After the Energy Information Administration reported a surprising 2.1-million-barrel build in gasoline inventories for the week to June 9, traders rushed to offload their bets on gasoline futures, causing a price drop that saw the spread between the front-month Nymex RBOB and WTI narrow from US$19 per barrel at the start of June to US$15.44 a barrel.

S&P Platts noted that analysts it had polled ahead of the release of the weekly report had expected a draw in gasoline inventories of 600,000 barrels. This expectation likely aggravated the sentiment that caused the selloff.

This is the second week in a row of rising gasoline inventories, and the timing had much to do with the market reaction to the reports. Driving season is ahead, and as analyst John Kiduff noted, “Refiners are going to still crank out supply because they're hoping that when schools close people are going to hit the road.

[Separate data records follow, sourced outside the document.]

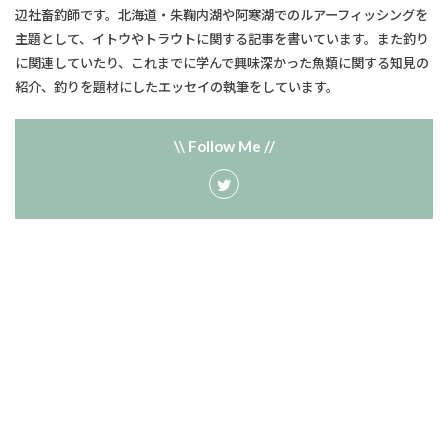
辺社畜釣師です。北海道・朱鞠内湖や阿寒湖でのルアーフィッシングを
主題として、​イトウやトラウトに関する記事を書いています。また釣り
に関連していたり、​これまでに学んで興味深かった魚類に関する知見の
紹介、釣りを題材にしたエッセイの執筆をしています。
\\ Follow Me //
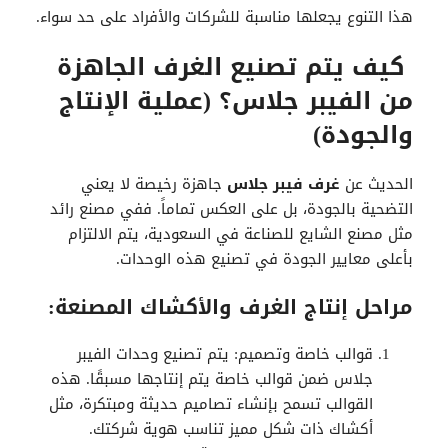
هذا التنوع يجعلها مناسبة للشركات والأفراد على حد سواء.
كيف يتم تصنيع الغرف الجاهزة
من الفيبر جلاس؟ (عملية الإنتاج
والجودة)
الحديث عن
غرف فيبر جلاس
جاهزة رخيصة لا يعني
التضحية بالجودة، بل على العكس تماماً. ففي مصنع رائد
مثل مصنع الشايع للصناعة في السعودية، يتم الالتزام
بأعلى معايير الجودة في تصنيع هذه الوحدات.
مراحل إنتاج الغرف والأكشاك المصنعة:
قوالب خاصة وتصميم: يتم تصنيع وحدات الفيبر
جلاس ضمن قوالب خاصة يتم إنتاجها مسبقًا. هذه
القوالب تسمح بإنشاء تصاميم حديثة ومبتكرة، مثل
أكشاك ذات شكل مميز تناسب هوية شركتك.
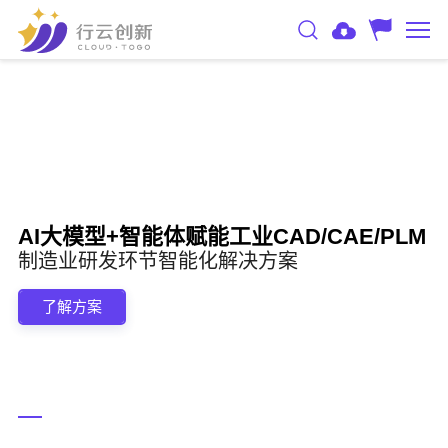
AI大模型+智能体赋能工业CAD/CAE/PLM
制造业研发环节智能化解决方案
了解方案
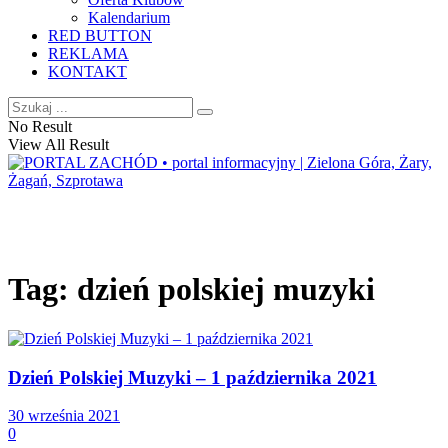
Kalendarium
RED BUTTON
REKLAMA
KONTAKT
No Result
View All Result
Tag:
dzień polskiej muzyki
Dzień Polskiej Muzyki – 1 października 2021
30 września 2021
0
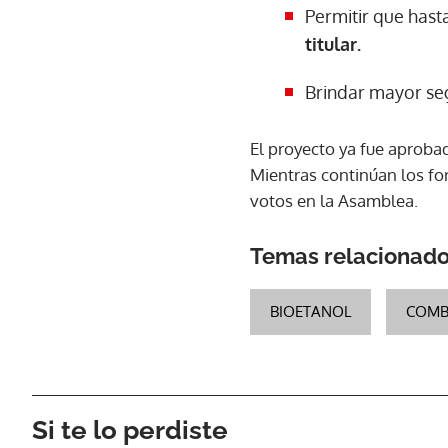
Permitir que hast
titular.
Brindar mayor seg
El proyecto ya fue aproba
Mientras continúan los for
votos en la Asamblea.
Temas relacionad
BIOETANOL
COMB
Si te lo perdiste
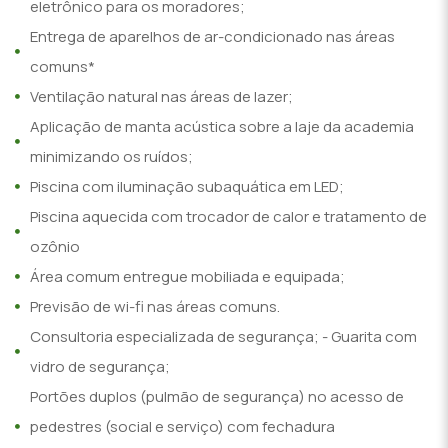
eletrônico para os moradores;
Entrega de aparelhos de ar-condicionado nas áreas
comuns*
Ventilação natural nas áreas de lazer;
Aplicação de manta acústica sobre a laje da academia
minimizando os ruídos;
Piscina com iluminação subaquática em LED;
Piscina aquecida com trocador de calor e tratamento de
ozônio
Área comum entregue mobiliada e equipada;
Previsão de wi-fi nas áreas comuns.
Consultoria especializada de segurança; - Guarita com
vidro de segurança;
Portões duplos (pulmão de segurança) no acesso de
pedestres (social e serviço) com fechadura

That's wishful thinking, but it's what they're going to play for.”

But last year’s driving season was a disappointment in terms of gasoline demand, and there are chances of a repeat this summer. Implied demand for the most popular fuel in America stood at 9.293 million bpd over the first two weeks of June, down from 9.763 million bpd in the previous two weeks. A year earlier, average daily demand was 9.665 million barrels.

Meanwhile, crude oil production is rising. The year-to-date increase for the Lower 48 states has now reached 599,000 bpd, and according to the International Energy Agency, by the end of the year, the U.S. in total will be producing 920,000 bpd more than it did at the end of 2016.

Crude oil prices are now at levels last seen in November 2016, with Brent crude hovering a hair below US$47, and West Texas Intermediate at US$44 and change.